I would guess a lot of code in userland is based on priorities, the GNOME/KDE 
equivalent of top/classical top/htop etc... I would think of p_priority as a 
real time tracking field of how hot the proc is in using the CPU. In order to 
change the quantum, how would we decide to increment or decrement it, unless by 
a real time tracking field? There's code which already does this tracking for 
p_priority, it might be flawed or complex, so why not fix it and use it?

> Regarding your diff, if you find a thread in RUN state inside the sleep
> queue (wakeup_n()), something is really wrong there.

I added that SRUN assert weeks ago when I was trying to add some code and 
figure out things, and broke it immediately on boot, the assert made the 
problem go away, and till your noticing it, I forgot about it. Removed it today 
and compiled kernel/userland while browsing on a desktop and a kernel build on 
another dekstop. It worked out fine.

Thanks



Re: scheduler small changes

2019-05-15 Thread Martin Pieuchot
Hello Amit,

On 15/05/19(Wed) 09:05, Amit Kulkarni wrote:
> Hi,
> 
> This effort is heavily based on top of Gregor's and Michal's diffs. Tried to 
> incorporate feedback given by different people to them in 2011/2016. Split 
> the new code in a ifdef, so people can do a straight comparison, tried very 
> hard not to delete existing code, just shifted it around. Main motivation was 
> to find if it is possible to do incremental improvements in scheduler.
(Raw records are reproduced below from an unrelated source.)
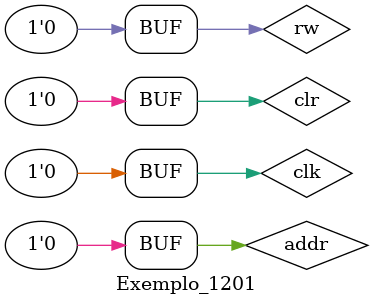
<source format=v>
/*
 Exemplo_1201.v - v0.0. - 27 / 11 / 2022
 Autor    : Gabriel Vargas Bento de Souza
 Matricula: 778023
 */

`include "MemoriasRAM.v"

/**
  Main
 */
module Exemplo_1201;
   reg in [3:0];     // input
   wire out[3:0];     // output
   reg  clk;          // clock
   reg  rw;           // r/w
   reg  addr;         // address
   reg  clr;          // clear
   
   // instancias
   RAM_1x4 MEM_01 (out[0], out[1], out[2], out[3], 
                   clk,    rw,     addr,   clr, 
                   in[0],  in[1],  in[2],  in[3]);

   // valores iniciais
   initial begin: start
      clr  = 1'b0;
      clk  = 1'b0;
      addr = 1'b0;
      rw   = 1'b0; 
   end

   // parte principal
   initial begin: main
       $display("Gabriel Vargas Bento de Souza - 778023");
       $display("Exemplo_1201");
       $display("\nMemoria RAM 1x4\n");

       $display("rw == 0 -> write");
       $display("rw == 1 -> read\n");

       // monitoramento
       $display(" input    r/w   addr   output ");
       $monitor(" %b%b%b%b  %5b   %4b   %3b%b%b%b", 
                 in[3], in[2], in[1], in[0], rw, addr, 
                 out[3], out[2], out[1], out[0]);

       // sinalizacao
           clr = ~clr; clr = ~clr;
        #1 in[3] = 1'b0; in[2] = 1'b1; in[1] = 1'b1; in[0] = 1'b1;  // 0111
           rw = 1'b1; addr = 1'b1; clk = ~clk; clk = ~clk;

        #1 in[3] = 1'b0; in[2] = 1'b1; in[1] = 1'b1; in[0] = 1'b1;  // 0111
           rw = 1'b1; addr = 1'b1; clk = ~clk; clk = ~clk;
           
        #1 in[3] = 1'b0; in[2] = 1'b0; in[1] = 1'b0; in[0] = 1'b0;
           rw = 1'b0; addr = 1'b0;       
   end
endmodule // Exemplo_1201

</source>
After 
> sometime, have still not understood completely the load avg part, 
> p_priority/p_usrpri calculations, the cpuset code. Looked heavily at 
> Dragonfly (simpler than FreeBSD) and FreeBSD code. As a newcomer, OpenBSD 
> code is way easier to read. Thanks for the detailed explanations given to 
> Michal and also in later diffs posted to tech@, they helped a lot when trying 
> to understand the decisions made by other devs, the commit messages help a 
> little but the explanations help a lot more. This invites discussions and end 
> users learn a lot more in the process.

Why did you decide to change the data structure of the runqueue?  What
problem are you trying to solve?

Regarding your work, if you want to continue in the scheduler area, may
I suggest you start by making the global counters per-spc and export
them to userland via a syscl?  Add a new view to systat(1) to see what's
happening.  Without more visibility it's hard to confirm any theory.

Regarding the choice of deriving quantum from the priority, are you sure
the priorities are correct?  Should we keep priorities?  Or if userland
needs priorities shouldn't we convert quantum into priority and not the
other way around?

Regarding your diff, if you find a thread in RUN state inside the sleep
queue (wakeup_n()), something is really wrong there.